Abstract
Psychophysical studies have demonstrated the reduced discrimination ability for obliquely oriented patterns as compared to horizontal and vertical ones in the central area of the visual field. This so called oblique effect is reversed at larger eccentricities, where oblique patterns are discriminated and detected better. What is the origin of this space variant oblique effect? It has been proposed to understand it through the second order statistics of natural images, as quantified by the power spectrum.

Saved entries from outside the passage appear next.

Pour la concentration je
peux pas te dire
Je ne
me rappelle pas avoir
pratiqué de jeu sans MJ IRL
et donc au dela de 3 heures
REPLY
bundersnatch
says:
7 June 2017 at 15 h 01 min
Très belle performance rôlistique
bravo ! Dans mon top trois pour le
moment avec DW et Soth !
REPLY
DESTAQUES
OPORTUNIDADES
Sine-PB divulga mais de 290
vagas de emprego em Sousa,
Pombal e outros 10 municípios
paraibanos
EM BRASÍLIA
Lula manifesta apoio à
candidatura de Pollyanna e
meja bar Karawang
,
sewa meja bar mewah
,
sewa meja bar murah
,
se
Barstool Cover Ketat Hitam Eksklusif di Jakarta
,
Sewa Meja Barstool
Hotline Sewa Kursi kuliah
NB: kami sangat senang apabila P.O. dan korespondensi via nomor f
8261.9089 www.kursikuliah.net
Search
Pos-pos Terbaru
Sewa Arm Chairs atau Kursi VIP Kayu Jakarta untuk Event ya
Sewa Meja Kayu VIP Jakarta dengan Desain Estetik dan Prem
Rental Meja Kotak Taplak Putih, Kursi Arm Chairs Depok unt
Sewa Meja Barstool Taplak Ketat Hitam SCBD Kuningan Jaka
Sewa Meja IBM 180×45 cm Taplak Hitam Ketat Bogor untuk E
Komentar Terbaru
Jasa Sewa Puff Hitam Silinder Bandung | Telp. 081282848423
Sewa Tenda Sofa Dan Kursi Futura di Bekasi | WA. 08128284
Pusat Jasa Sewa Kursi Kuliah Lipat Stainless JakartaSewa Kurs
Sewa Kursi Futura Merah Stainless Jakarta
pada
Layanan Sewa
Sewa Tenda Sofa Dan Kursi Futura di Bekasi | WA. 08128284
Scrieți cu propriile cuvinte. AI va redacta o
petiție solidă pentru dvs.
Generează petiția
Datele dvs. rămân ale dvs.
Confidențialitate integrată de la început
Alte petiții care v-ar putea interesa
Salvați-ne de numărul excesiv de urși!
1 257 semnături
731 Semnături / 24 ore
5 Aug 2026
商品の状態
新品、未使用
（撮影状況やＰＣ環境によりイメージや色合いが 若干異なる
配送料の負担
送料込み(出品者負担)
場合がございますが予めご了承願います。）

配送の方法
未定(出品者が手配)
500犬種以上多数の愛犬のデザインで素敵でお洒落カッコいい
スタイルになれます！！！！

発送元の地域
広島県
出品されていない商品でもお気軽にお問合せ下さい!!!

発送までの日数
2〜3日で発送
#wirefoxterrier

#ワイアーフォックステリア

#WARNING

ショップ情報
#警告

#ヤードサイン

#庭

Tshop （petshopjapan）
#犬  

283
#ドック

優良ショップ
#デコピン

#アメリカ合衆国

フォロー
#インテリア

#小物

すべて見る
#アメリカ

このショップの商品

To investigate the role of higher order statistics and task behavior we obtain image sequences by simulating an agent navigating through simulated wooded environments. Unsupervised learning algorithms are used to learn a sparse code of the images but contrary to previous approaches, the learning is separately carried out for different regions of the visual field and different gaze allocations during walking. The learned receptive fields show a preference for horizontal and vertical orientations at the center and oblique directions in the periphery, larger area with increasing eccentricity, and steeper radial tuning curves. Furthermore, it is shown that the distributions are significantly dependent on where gaze is directed within the visual field during walking. Finally, by simulating walking through environments with severely reduced higher order statistics it is shown that the second order dependencies are not sufficient for observing the receptive fields anisotropies. The analysis was repeated on a dataset obtained from human subjects walking through a wooded environment also demonstrating comparable results.
We conclude that the properties of model receptive fields not only depend on the statistics of visual scenes in the environment, but also on the statistics imposed on the stimulus by the imaging geometry and the statistics of the interaction with the environment during natural task execution. Taking all these determinants together, receptive fields can be learned that explain the oblique effect.